Suddenly, I found myself bidding farewell to my friend at the local airport, crying, next to another crying friend. Before I knew it I had started the job, which was to be a strange cross between Barrista, Till Person, Waiter, and Wholesale Delivery Boy. But for the first month, all I did was help move the entire business from one venue to another. That was quite the induction.


December: My workplace officially opened, and I was introduced to two new friends I would be seeing a lot of in the future; "Overtime" and "Wages".

Christmas came and we all sat out the back of my brother's house. I managed to move my entire life from one house to another in five days. There were gifts and deep conversations about things that happenned before I was born with people I never knew. There was beer, and wine, and pavlova. I managed to move my entire life from one house to another in five days.

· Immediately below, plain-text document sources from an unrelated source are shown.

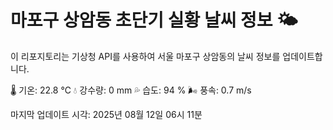 
# 마포구 상암동 초단기 실황 날씨 정보 🌤️

이 리포지토리는 기상청 API를 사용하여 서울 마포구 상암동의 날씨 정보를 업데이트합니다. 

🌡️ 기온: 22.8 ℃
💧 강수량: 0 mm
💦 습도: 94 %
🌬️ 풍속: 0.7 m/s

마지막 업데이트 시각: 2025년 08월 12일 06시 11분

The new year came in while I was on the toilet. The Dixie Chicks Greatest Hits played in the background as I heard Lola and her boyfriend shriek about the New Year. I rushed out, washed my hands, and changed the music to "Midnight Radio" - a glorious song from off-broadway musical "Hedwig & The Angry Inch" that I'd always wanted to play at midnight. We drank wine and peppermint tea, played scrabble and nibbled on chocolate before spooning in my double bed.


January: My new years resolution was really just to be healthy. But somehow January ended up as a month of alcoholism, parties, take-away and not sleeping enough. I went to work, saw my friends, got drunk and that was about it.

I was (of course) working when my mum and her husband left town in their caravan to travel around the country. I came home and suddenly realised that I now had to do my own washing and cooking.

Two of my closest friends turned eighteen in January. Both are from New Zealand and neither seemed very fussed about their coming of age. I owe one of them a pub crawl.

February: I'm not sure if anything remarkable happenned in February. I worked, a lot, but decided to start looking after myself at home. I re-entered the kitchen I had evacuated when the HSC hit, and learnt when to add red wine and what works in a quiche. The answers were "always" and "everything".

I ventured to Sydney in late February to celebrate a friend's 18th/go out clubbing/get out of the fucking small town I hadn't left since October. I took myself to Arq and then Bondi, where I snuck into the backpackers and intended to stay until sunrise. It became very freezing very quickly, and so at 5 in the morning I gave up, picked myself up off the grass and caught a bus back to where I was staying.

I spent a lot of that weekend on busses. I snuck a bottle of wine into the East Hills Hotel, caught up with a friend I hadn't seen since school ended at Coogee, and had a few drinks, Thai Food, and a go at the Pokies with my mum at Beverly Hills.

I sat at the airport terminal for two hours until my plane finally arrived at 7am on a Monday morning. I read Frankie for an hour, then we were there. I got off, went home, showered, ironed my uniform and headed to work.


And that about sums things up. I'm no longer a student, or a child. Working to pay my own way, rent and bills is thrilling and terrifying. At the moment I'm a bit under the weather, and for the first time, am really missing mummy.